Top of SOURCE PASSAGE
CmdStan: CPU faster than GPU?

Hello everyone,

I am running a hidden Markov model on a Linux server. I hoped to gain speed improvements by accessing a GPU instead of a CPU, but it takes ~ five times as long.

The GPU uses a NVIDIA-SMI 440.33.01. One thing I noticed is that the Nvidia driver automatically reduces the OpenCL version I am loading.

If I load module load gnu/7.4.0 opencl/2.2 instead of module load gnu/7.4.0 cuda/10.2, the estimation still generates no load on the GPU and runs very slowly.

Following the tutorial to run cmdstan on GPU, I don’t have to make any adjustment to my model to run it with cmdstan on a GPU. So I am wondering if my model cannot be more efficient on a GPU due to its structure. Is there anything else I can try?

Looking forward to your ideas.

1 Like


the list of currently speedup up functions is given here:

For now, the only functions that get a speedup are the lpdf/lpmf distribution functions, the cholesky decomposition and matrix multiply. For the rest you will have to wait for Stan 2.27 or tinker with C++ (the backend support is already there it just not used ATM).

1 Like

Also, the best guide for installing and using OpenCL with CmdStan is available in the CmdStan guide: 14 Parallelization | CmdStan User’s Guide

Its fairly fresh so I know it does not yet get picked up in google when you type OpenCL or GPU and Stan. So just taking this opportunity to share it again.
Bottom of SOURCE PASSAGE
### TASK 1
In the stored data entries rows, rewrite the stretch from the line containing "09:40 | Silver" through the line containing "09:40 | GoldStar" with "300₹" renamed to "350₹" and nothing else changed.
Top of DATA SHOWN
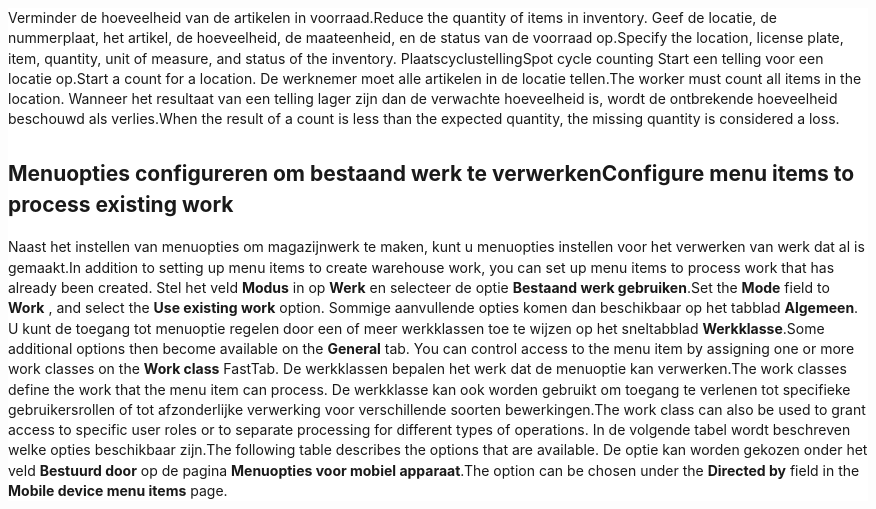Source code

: <td><span data-ttu-id="eb13c-274">Verminder de hoeveelheid van de artikelen in voorraad.</span><span class="sxs-lookup"><span data-stu-id="eb13c-274">Reduce the quantity of items in inventory.</span></span> <span data-ttu-id="eb13c-275">Geef de locatie, de nummerplaat, het artikel, de hoeveelheid, de maateenheid, en de status van de voorraad op.</span><span class="sxs-lookup"><span data-stu-id="eb13c-275">Specify the location, license plate, item, quantity, unit of measure, and status of the inventory.</span></span></td>
</tr>
<tr>
<td><span data-ttu-id="eb13c-276">Plaatscyclustelling</span><span class="sxs-lookup"><span data-stu-id="eb13c-276">Spot cycle counting</span></span></td>
<td><span data-ttu-id="eb13c-277">Start een telling voor een locatie op.</span><span class="sxs-lookup"><span data-stu-id="eb13c-277">Start a count for a location.</span></span> <span data-ttu-id="eb13c-278">De werknemer moet alle artikelen in de locatie tellen.</span><span class="sxs-lookup"><span data-stu-id="eb13c-278">The worker must count all items in the location.</span></span> <span data-ttu-id="eb13c-279">Wanneer het resultaat van een telling lager zijn dan de verwachte hoeveelheid is, wordt de ontbrekende hoeveelheid beschouwd als verlies.</span><span class="sxs-lookup"><span data-stu-id="eb13c-279">When the result of a count is less than the expected quantity, the missing quantity is considered a loss.</span></span></td>
</tr>
</tbody>
</table>

## <a name="configure-menu-items-to-process-existing-work"></a><span data-ttu-id="eb13c-280">Menuopties configureren om bestaand werk te verwerken</span><span class="sxs-lookup"><span data-stu-id="eb13c-280">Configure menu items to process existing work</span></span>
<span data-ttu-id="eb13c-281">Naast het instellen van menuopties om magazijnwerk te maken, kunt u menuopties instellen voor het verwerken van werk dat al is gemaakt.</span><span class="sxs-lookup"><span data-stu-id="eb13c-281">In addition to setting up menu items to create warehouse work, you can set up menu items to process work that has already been created.</span></span> <span data-ttu-id="eb13c-282">Stel het veld **Modus** in op **Werk** en selecteer de optie **Bestaand werk gebruiken**.</span><span class="sxs-lookup"><span data-stu-id="eb13c-282">Set the **Mode** field to **Work** , and select the **Use existing work** option.</span></span> <span data-ttu-id="eb13c-283">Sommige aanvullende opties komen dan beschikbaar op het tabblad **Algemeen**. U kunt de toegang tot menuoptie regelen door een of meer werkklassen toe te wijzen op het sneltabblad **Werkklasse**.</span><span class="sxs-lookup"><span data-stu-id="eb13c-283">Some additional options then become available on the **General** tab. You can control access to the menu item by assigning one or more work classes on the **Work class** FastTab.</span></span> <span data-ttu-id="eb13c-284">De werkklassen bepalen het werk dat de menuoptie kan verwerken.</span><span class="sxs-lookup"><span data-stu-id="eb13c-284">The work classes define the work that the menu item can process.</span></span> <span data-ttu-id="eb13c-285">De werkklasse kan ook worden gebruikt om toegang te verlenen tot specifieke gebruikersrollen of tot afzonderlijke verwerking voor verschillende soorten bewerkingen.</span><span class="sxs-lookup"><span data-stu-id="eb13c-285">The work class can also be used to grant access to specific user roles or to separate processing for different types of operations.</span></span> <span data-ttu-id="eb13c-286">In de volgende tabel wordt beschreven welke opties beschikbaar zijn.</span><span class="sxs-lookup"><span data-stu-id="eb13c-286">The following table describes the options that are available.</span></span> <span data-ttu-id="eb13c-287">De optie kan worden gekozen onder het veld **Bestuurd door** op de pagina **Menuopties voor mobiel apparaat**.</span><span class="sxs-lookup"><span data-stu-id="eb13c-287">The option can be chosen under the **Directed by** field in the **Mobile device menu items** page.</span></span> 
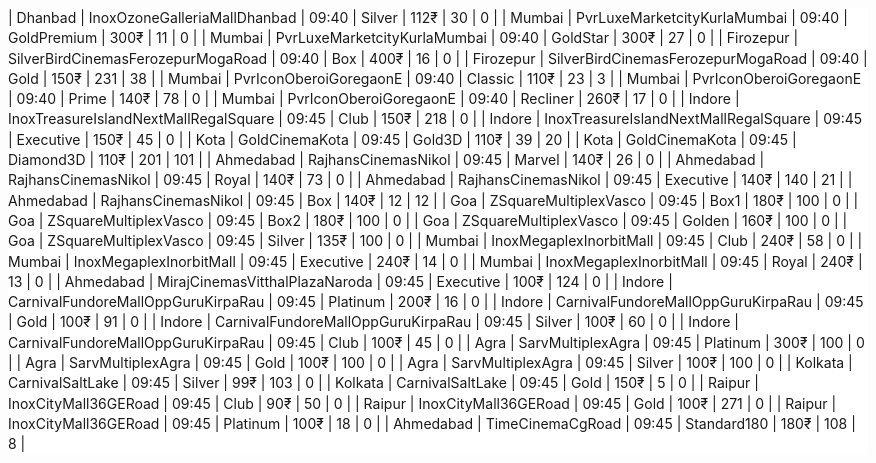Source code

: | Dhanbad         | InoxOzoneGalleriaMallDhanbad                       | 09:40 | Silver                |   112₹ |       30 |      0 |
| Mumbai          | PvrLuxeMarketcityKurlaMumbai                       | 09:40 | GoldPremium           |   300₹ |       11 |      0 |
| Mumbai          | PvrLuxeMarketcityKurlaMumbai                       | 09:40 | GoldStar              |   300₹ |       27 |      0 |
| Firozepur       | SilverBirdCinemasFerozepurMogaRoad                 | 09:40 | Box                   |   400₹ |       16 |      0 |
| Firozepur       | SilverBirdCinemasFerozepurMogaRoad                 | 09:40 | Gold                  |   150₹ |      231 |     38 |
| Mumbai          | PvrIconOberoiGoregaonE                             | 09:40 | Classic               |   110₹ |       23 |      3 |
| Mumbai          | PvrIconOberoiGoregaonE                             | 09:40 | Prime                 |   140₹ |       78 |      0 |
| Mumbai          | PvrIconOberoiGoregaonE                             | 09:40 | Recliner              |   260₹ |       17 |      0 |
| Indore          | InoxTreasureIslandNextMallRegalSquare              | 09:45 | Club                  |   150₹ |      218 |      0 |
| Indore          | InoxTreasureIslandNextMallRegalSquare              | 09:45 | Executive             |   150₹ |       45 |      0 |
| Kota            | GoldCinemaKota                                     | 09:45 | Gold3D                |   110₹ |       39 |     20 |
| Kota            | GoldCinemaKota                                     | 09:45 | Diamond3D             |   110₹ |      201 |    101 |
| Ahmedabad       | RajhansCinemasNikol                                | 09:45 | Marvel                |   140₹ |       26 |      0 |
| Ahmedabad       | RajhansCinemasNikol                                | 09:45 | Royal                 |   140₹ |       73 |      0 |
| Ahmedabad       | RajhansCinemasNikol                                | 09:45 | Executive             |   140₹ |      140 |     21 |
| Ahmedabad       | RajhansCinemasNikol                                | 09:45 | Box                   |   140₹ |       12 |     12 |
| Goa             | ZSquareMultiplexVasco                              | 09:45 | Box1                  |   180₹ |      100 |      0 |
| Goa             | ZSquareMultiplexVasco                              | 09:45 | Box2                  |   180₹ |      100 |      0 |
| Goa             | ZSquareMultiplexVasco                              | 09:45 | Golden                |   160₹ |      100 |      0 |
| Goa             | ZSquareMultiplexVasco                              | 09:45 | Silver                |   135₹ |      100 |      0 |
| Mumbai          | InoxMegaplexInorbitMall                            | 09:45 | Club                  |   240₹ |       58 |      0 |
| Mumbai          | InoxMegaplexInorbitMall                            | 09:45 | Executive             |   240₹ |       14 |      0 |
| Mumbai          | InoxMegaplexInorbitMall                            | 09:45 | Royal                 |   240₹ |       13 |      0 |
| Ahmedabad       | MirajCinemasVitthalPlazaNaroda                     | 09:45 | Executive             |   100₹ |      124 |      0 |
| Indore          | CarnivalFundoreMallOppGuruKirpaRau                 | 09:45 | Platinum              |   200₹ |       16 |      0 |
| Indore          | CarnivalFundoreMallOppGuruKirpaRau                 | 09:45 | Gold                  |   100₹ |       91 |      0 |
| Indore          | CarnivalFundoreMallOppGuruKirpaRau                 | 09:45 | Silver                |   100₹ |       60 |      0 |
| Indore          | CarnivalFundoreMallOppGuruKirpaRau                 | 09:45 | Club                  |   100₹ |       45 |      0 |
| Agra            | SarvMultiplexAgra                                  | 09:45 | Platinum              |   300₹ |      100 |      0 |
| Agra            | SarvMultiplexAgra                                  | 09:45 | Gold                  |   100₹ |      100 |      0 |
| Agra            | SarvMultiplexAgra                                  | 09:45 | Silver                |   100₹ |      100 |      0 |
| Kolkata         | CarnivalSaltLake                                   | 09:45 | Silver                |    99₹ |      103 |      0 |
| Kolkata         | CarnivalSaltLake                                   | 09:45 | Gold                  |   150₹ |        5 |      0 |
| Raipur          | InoxCityMall36GERoad                               | 09:45 | Club                  |    90₹ |       50 |      0 |
| Raipur          | InoxCityMall36GERoad                               | 09:45 | Gold                  |   100₹ |      271 |      0 |
| Raipur          | InoxCityMall36GERoad                               | 09:45 | Platinum              |   100₹ |       18 |      0 |
| Ahmedabad       | TimeCinemaCgRoad                                   | 09:45 | Standard180           |   180₹ |      108 |      8 |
Bottom of DATA SHOWN
### TASK 2
From the CmdStan GPU thread, copy the stretch from "CmdStan: CPU faster" through "times as long." word for word.

### EXPECTED ANSWER 1
: | Dhanbad         | InoxOzoneGalleriaMallDhanbad                       | 09:40 | Silver                |   112₹ |       30 |      0 |
| Mumbai          | PvrLuxeMarketcityKurlaMumbai                       | 09:40 | GoldPremium           |   350₹ |       11 |      0 |
| Mumbai          | PvrLuxeMarketcityKurlaMumbai                       | 09:40 | GoldStar              |   350₹ |       27 |      0 |

### EXPECTED ANSWER 2
CmdStan: CPU faster than GPU?

Hello everyone,

I am running a hidden Markov model on a Linux server. I hoped to gain speed improvements by accessing a GPU instead of a CPU, but it takes ~ five times as long.